Selanjutnya soal dikerjakan secara mandiri oleh pemain dan penantang sesuai
dengan waktu yang telah ditentukan dalam soal. Setelah waktu untuk mengerjakan
soal selesai, maka pemain akan membacakan hasil pekerjaannya yang akan
ditangapi oleh penantang searah jarum jam. Setelah itu pembaca soal akan
membuka kunci jawaban dan skor hanya diberikan kepada pemain yang menjawab
benar atau penantang yang pertama kali memberikan jawaban benar.
Jika semua pemain menjawab salah maka kartu dibiarkan saja. Permainan
dilanjutkan pada kartu soal berikutnya sampai semua kartu soal habis dibacakan,
dimana posisi pemain diputar searah jarum jam agar setiap peserta dalam satu
meja turnamen dapat berperan sebagai pembaca soal, pemain, dan penantang.
Disini permainan dapat dilakukan berkali-kali dengan syarat bahwa setiap
peserta harus mempunyai kesempatan yang sama sebagai pemain, penantang, dan
pembaca soal.
Dalam permainan ini pembaca soal hanya bertugas untuk membaca soal dan
membuka kunci jawaban, tidak boleh ikut menjawab atau memberikan jawaban pada
peserta lain. Setelah semua kartu selesai terjawab, setiap pemain dalam satu
meja menghitung jumlah kartu yang diperoleh dan menentukan berapa poin yang
diperoleh berdasarkan tabel yang telah disediakan. . Selanjutnya setiap pemain
kembali kepada kelompok asalnya dan melaporkan poin yang diperoleh kepada ketua
kelompok. Ketua kelompok memasukkan poin yang diperoleh anggota kelompoknya
pada tabel yang telah disediakan, kemudian menentukan kriteria penghargaan yang
diterima oleh kelompoknya.
4.
Turnamen
Turnamen adalah
sebuah struktur dimana game berlangsung. Biasanya berlangsung pada akhir minggu
atau akhir unit, setelah guru memberikan presentasi di kelas dan tim telah
melaksanakan kerja kelompok terhadap lembar kegiatan. Pada turnamen pertama
guru menunjuk siswa untuk berada pada meja turnamen 3, siswa berprestasi tinggi
sebelumnya pada meja satu, tiga berikutnya pada meja dua dan seterusnya.
5.
Rekognisi Tim
Langkah pertama
sebelum memberikan penghargaan kelompok adalah menghitung rerata skor kelompok.
Untuk memilih rerata skor kelompok dilakukan dengan cara menjumlahkan skor yang
diperoleh oleh masing-masing anggota kelompok dibagi dengan banyaknya anggota
kelompok. Pemberian penghargaan didasarkan atas rata-rata poin yang didapat
oleh kelompok tersebut.

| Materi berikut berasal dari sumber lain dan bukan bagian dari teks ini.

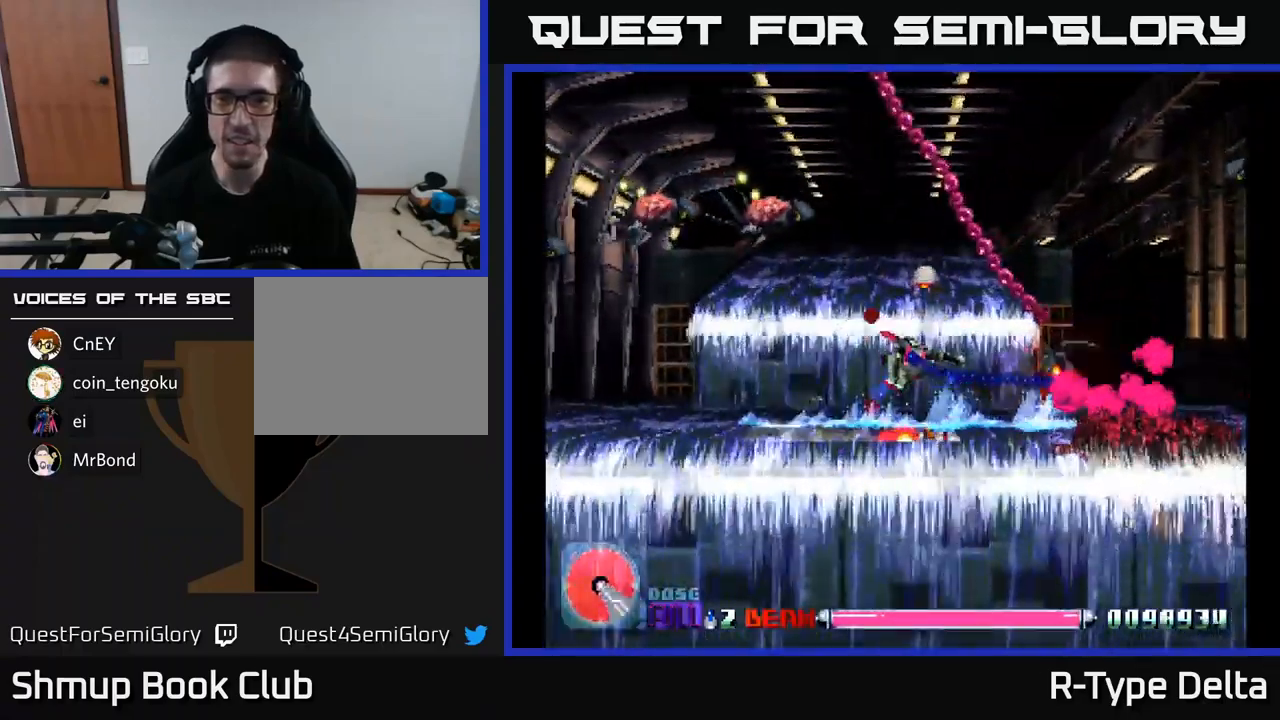
{"buttons": ["X", "DPAD_DOWN", "DPAD_RIGHT"], "right_stick": "center", "events": [[50, "DPAD_RIGHT", "down"], [117, "DPAD_UP", "down"], [167, "A", "down"], [250, "A", "up"], [250, "DPAD_UP", "up"], [483, "DPAD_DOWN", "down"]]}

Dimana penentuan poin yang diperoleh oleh masing-masing
anggota kelompok didasarkan pada jumlah kartu yang diperoleh.
Peran guru dalam
menciptakan dan mengarahkan kegiatan pembelajaran sangat dominan sehingga
kualitas dan keberhasilan kegiatan pembelajaran sering bergantung kepada
kreatifitas guru dalam memilih dan menerapkan model pembelajaran. Kreatifitas
dan kemampuan dalam pemilihan model pembelajaran merupakan kemampuan dan
keterampilan mendasar yang harus dimiliki guru. Hal ini didasari asumsi bahwa
ketepatan guru dalam memilih model pembelajaran akan berpengaruh terhadap hasil
belajar siswa.
C.
Keunggulan dan Kelemahan Pembelajaran TGT[6]

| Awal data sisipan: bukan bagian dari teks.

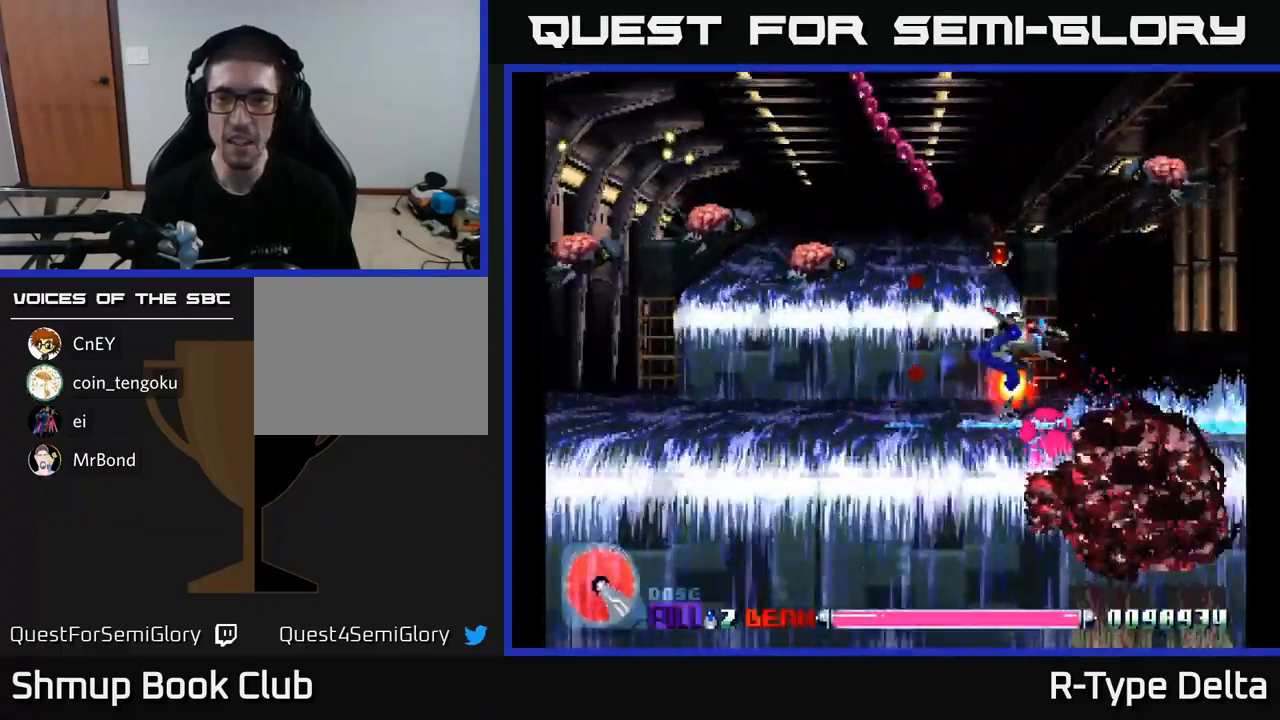
{"buttons": ["X", "DPAD_UP", "DPAD_LEFT"], "right_stick": "center", "events": [[117, "DPAD_RIGHT", "up"], [133, "DPAD_DOWN", "up"], [150, "DPAD_LEFT", "down"], [183, "DPAD_UP", "down"]]}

Riset tentang pengaruh pembelajaran kooperatif dalam pembelajaran telah
banyak dilakukan oleh pakar pembelajaran maupun oleh para guru di sekolah. Dari
tinjuan psikologis, terdapat dasar teoritis yang kuat untuk memprediksi bahwa
metode-metode pembelajaran kooperatif yang menggunakan tujuan kelompok dan
tanggung jawab individual akan meningkatkan pencapaian prestasi siswa. Dua
teori utama yang mendukung pembelajaran kooperatif adalah teori motivasi dan
teori kognitif.
Menurut Slavin (2008), perspektif motivasional pada pembelajaran kooperatif
terutama memfokuskan pada penghargaan atau struktur tujuan di mana para siswa
bekerja. Deutsch (1949) dalam Slavin (2008) mengidentifikasikan tiga
struktur tujuan dalam pembelajaran kooperatif, yaitu:
- kooperatif, di mana usaha berorientasi tujuan dari tiap individu
memberi konstribusi pada pencapaian tujuan anggota yang lain.
- kompetitif, di mana usaha berorientasi tujuan dari tiap individu
menghalangi pencapaian tujuan anggota lainnya.

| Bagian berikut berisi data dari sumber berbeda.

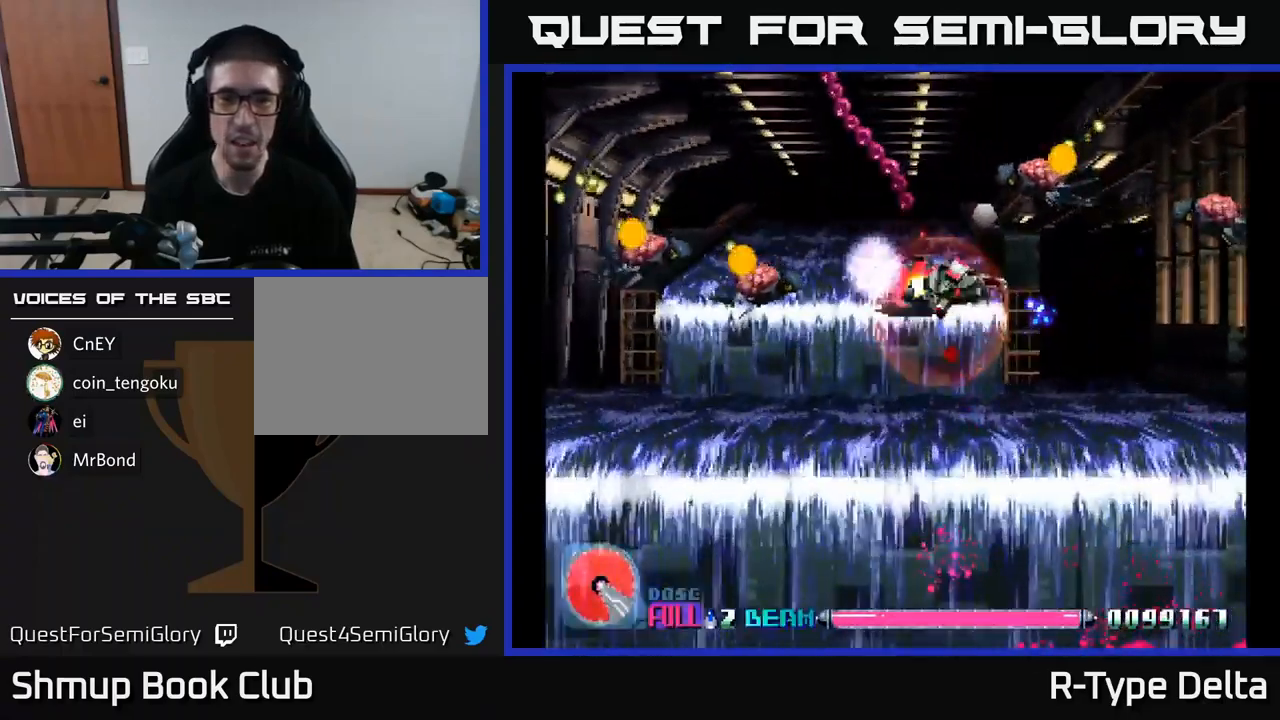
{"buttons": ["X", "DPAD_UP", "DPAD_LEFT"], "right_stick": "center", "events": [[33, "A", "down"], [50, "DPAD_UP", "up"], [133, "DPAD_DOWN", "down"], [150, "A", "up"], [233, "DPAD_DOWN", "up"], [417, "DPAD_UP", "down"]]}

- individualistik, di mana usaha berorientasi tujuan dari tiap individu
tidak memiliki konsenkuensi apa pun bagi pencapaian tujuan anggota
lainnya.
Dari pespektif motivasional, struktur tujuan kooperatif menciptakan sebuah
situasi di mana satu-satunya cara anggota kelompok bisa meraih tujuan pribadi
mereka adalah jika kelompok mereka sukses. Oleh karena itu, mereka harus
membantu teman satu timnya untuk melakukan apa pun agar kelompok berhasil dan
mendorong anggota satu timnya untuk melakukan usaha maksimal.
Sedangkan dari perspektif teori kognitif, Slavin (2008) mengemukakan bahwa
pembelajaran kooperatif menekankan pada pengaruh dari kerja sama terhadap
pencapaian tujuan pembelajaran. Asumsi dasar dari teori pembangunan kognitif
adalah bahwa interaksi di antara para siswa berkaitan dengan tugas-tugas yang
sesuai mengingkatkan penguasaan mereka terhadap konsep kritik. Pengelompokan
siswa yang heterogen mendorong interaksi yang kritis dan saling mendukung bagi
pertumbuhan dan perkembangan pengetahuan atau kognitif. Penelitian psikologi
kognitif menemukan bahwa jika informasi ingin dipertahankan di dalam memori dan
berhubungan dengan informasi yang sudah ada di dalam memori, orang yang belajar
harus terlibat dalam semacam pengaturan kembali kognitif, atau elaborasi dari
materi. Salah satu cara elaborasi yang paling efektif adalah menjelaskan
materinya kepada orang lain.
Namun demikian, tidak ada satupun model pembelajaran yang cocok untuk semua
materi, situasi dan anak. Setiap model pembelajaran memiliki karakteristik yang
menjadi penekanan dalam proses implementasinya dan sangat mendukung
ketercapaian tujuan pembelajaran. Secara psikologis, lingkungan belajar yang
diciptakan guru dapat direspon beragama oleh siswa sesuai dengan modalitas
mereka. Dalam hal ini, pembelajaran kooperatif dengan teknik TGT, memiliki
keunggulan dan kelemahan dalam implementasinya terutama dalam hal pencapaian
hasil belajar dan efek psikologis bagi siswa.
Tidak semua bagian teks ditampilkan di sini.